I can hardly believe February is nearly over! So many good things to report, and many I missed writing about because I was busy living them…
What an amazing event! And I have gotten to volunteer to help with it, in a very small way, for the third consecutive year. The American Birkiebeiner is the largest cross country ski race in North America and the third largest in the world, and it was created by a visionary man who lived right here in Hayward, my home town.
Part of my amazement is the way the race has adapted to pandemic times and become even more available to sports enthusiasts all over the world. The Birkie went virtual. There were still over 8,000 skiers participating this 47th year of the race but half of them were not here in person. Yesterday I got to watch some of them as they passed the Fire Tower Aid Station. Unlike other years, they had to bring their own water containers and food, but we dispensed water and electrolyte drink and watched out for those who might need medical attention.

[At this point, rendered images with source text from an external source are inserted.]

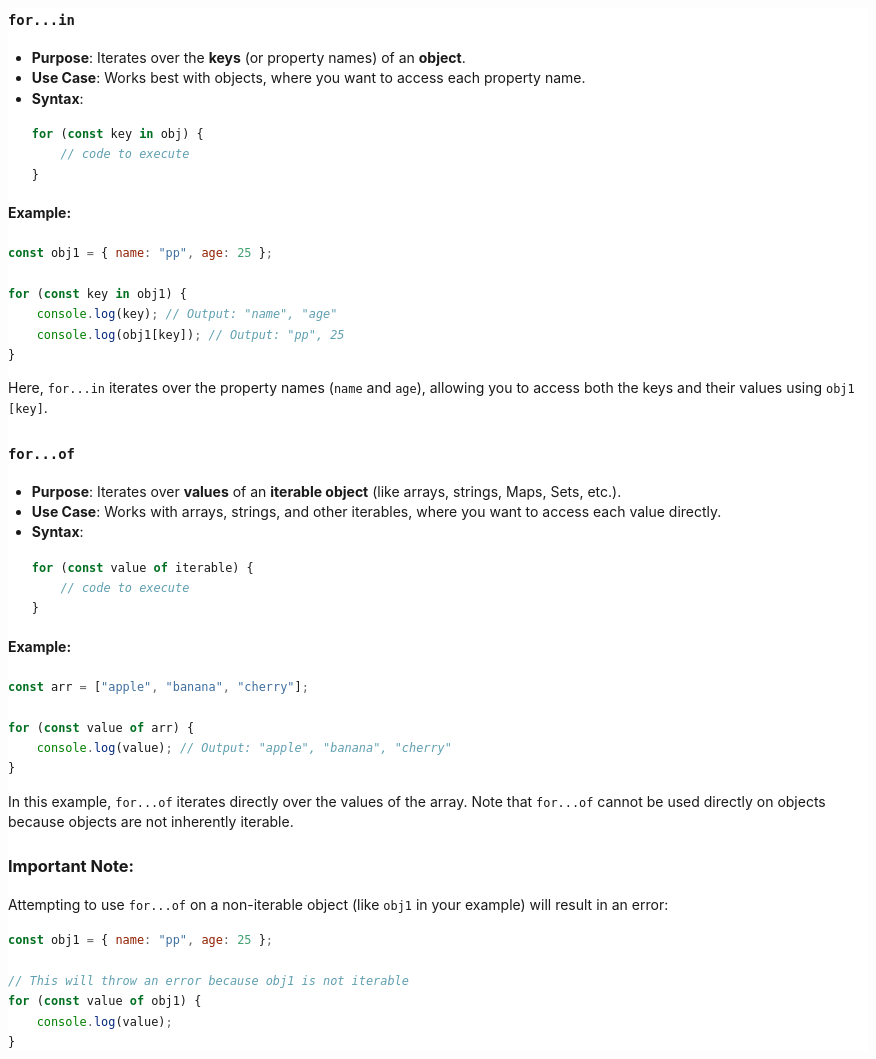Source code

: ### `for...in`
- **Purpose**: Iterates over the **keys** (or property names) of an **object**.
- **Use Case**: Works best with objects, where you want to access each property name.
- **Syntax**:
  ```javascript
  for (const key in obj) {
      // code to execute
  }
  ```

#### Example:
```javascript
const obj1 = { name: "pp", age: 25 };

for (const key in obj1) {
    console.log(key); // Output: "name", "age"
    console.log(obj1[key]); // Output: "pp", 25
}
```

Here, `for...in` iterates over the property names (`name` and `age`), allowing you to access both the keys and their values using `obj1[key]`.

### `for...of`
- **Purpose**: Iterates over **values** of an **iterable object** (like arrays, strings, Maps, Sets, etc.).
- **Use Case**: Works with arrays, strings, and other iterables, where you want to access each value directly.
- **Syntax**:
  ```javascript
  for (const value of iterable) {
      // code to execute
  }
  ```

#### Example:
```javascript
const arr = ["apple", "banana", "cherry"];

for (const value of arr) {
    console.log(value); // Output: "apple", "banana", "cherry"
}
```

In this example, `for...of` iterates directly over the values of the array. Note that `for...of` cannot be used directly on objects because objects are not inherently iterable.

### Important Note:
Attempting to use `for...of` on a non-iterable object (like `obj1` in your example) will result in an error:

```javascript
const obj1 = { name: "pp", age: 25 };

// This will throw an error because obj1 is not iterable
for (const value of obj1) {
    console.log(value);
}
```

It was a perfect skiing day with temperatures getting into the 30’s and barely any wind. Many skiers remarked about the snow being just right. What they complained about were all the hills. There are few places that have the kind of hilly, glacial terrain found in the 43 K forested trail of the Birkie, so skiers have a challenge to prepare for it. I talked to one man who thought he had prepared but was seriously considering cutting his distance in half after reaching our aid station.
What did I and the others on our team do? We set up the aid station with water hoses, touch-less dispensing systems for water and drink, got the fires burning for those needing to warm up (but seriously, there were people with shorts and T-shirts in this race and they still thought they were hot) and served as the cheering audience. No spectators were allowed this year. I mixed up several batches of Noom in the 10 gallon coolers, answered questions (like “how much farther do I have to go?”) and held ski poles while people filled their drink bottles.
It was a great day to be outside. We started at 7:30 am and were done by 2 pm when most of yesterday’s skate skiers had passed our station. As I watched some of the last stragglers wearily climbing Fire Tower Hill, I remembered my Grand Canyon experience, and was glad I was going home in my truck and not skiing another 12 K out in the forest wilderness of north Wisconsin.
I will probably never ski the whole Birkie Trail – it’s not on my list – but I would like to hike the whole thing. Maybe this summer will be the right time to do it. Tell me if you want to come along. It will be epic, in one way or another, I promise.